Spilt supering is definatly the way to go if the bees are not a hundred miles from home. Another tool I used was a 6 5/8 box with 1/16 in felt sandwiched between 2 pices of 1/8 in hardware cloth and a 1 inch rim attached to the bottom. The top of this box has a 6 in diameter hole cut in it and a 6in kd elbow on top of that. The lid has hinges and the elbow is stored inside for transport. To use this tool, put bee go on the felt and point the elbow into the prevailing breeze. This tool especially does the trick if your day turns cool. I would pull the fume board and use this tool for final cleanout. Bees will leave when this device is used instantly. A little extra breeze from a bee blower accelerates the action. As for blowers, I like a 2kw Honda generator and a Toro electric lawn blower.


----------



## beeman (May 27, 2009)

jjgbee said:


> Spilt supering is definatly the way to go if the bees are not a hundred miles from home. Another tool I used was a 6 5/8 box with 1/16 in felt sandwiched between 2 pices of 1/8 in hardware cloth and a 1 inch rim attached to the bottom. The top of this box has a 6 in diameter hole cut in it and a 6in kd elbow on top of that. The lid has hinges and the elbow is stored inside for transport. To use this tool, put bee go on the felt and point the elbow into the prevailing breeze. This tool especially does the trick if your day turns cool. I would pull the fume board and use this tool for final cleanout.
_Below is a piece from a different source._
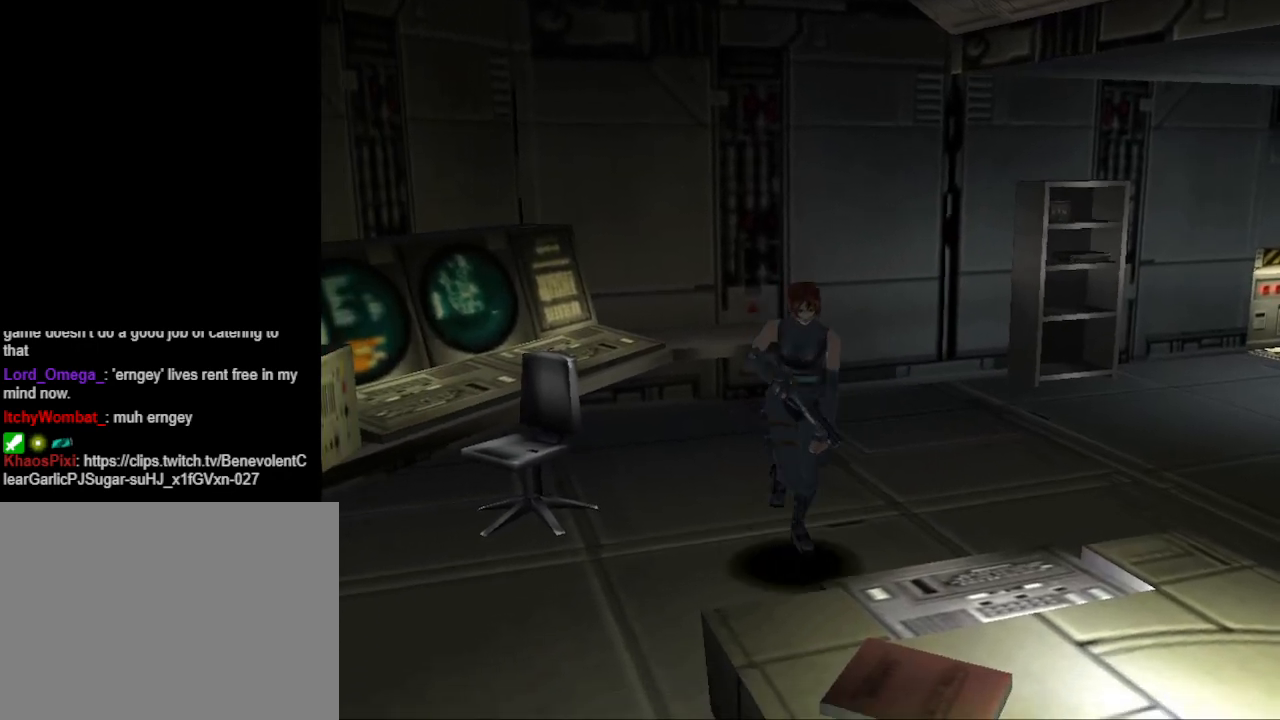
{"buttons": [], "events": [[167, "DPAD_LEFT", "up"], [233, "DPAD_RIGHT", "down"], [267, "CIRCLE", "up"], [333, "DPAD_RIGHT", "up"], [367, "CROSS", "down"], [467, "DPAD_UP", "up"], [500, "CROSS", "up"]]}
Bees will leave when this device is used instantly. A little extra breeze from a bee blower accelerates the action. As for blowers, I like a 2kw Honda generator and a Toro electric lawn blower.


Because of the constant wind in SD we use these about half the time pulling honey. We call them Turbo fume pads because they work so fast. I know of another beekeeper in my area that with a 3 man crew pulled an entire semi-load of honey in one day with these.


----------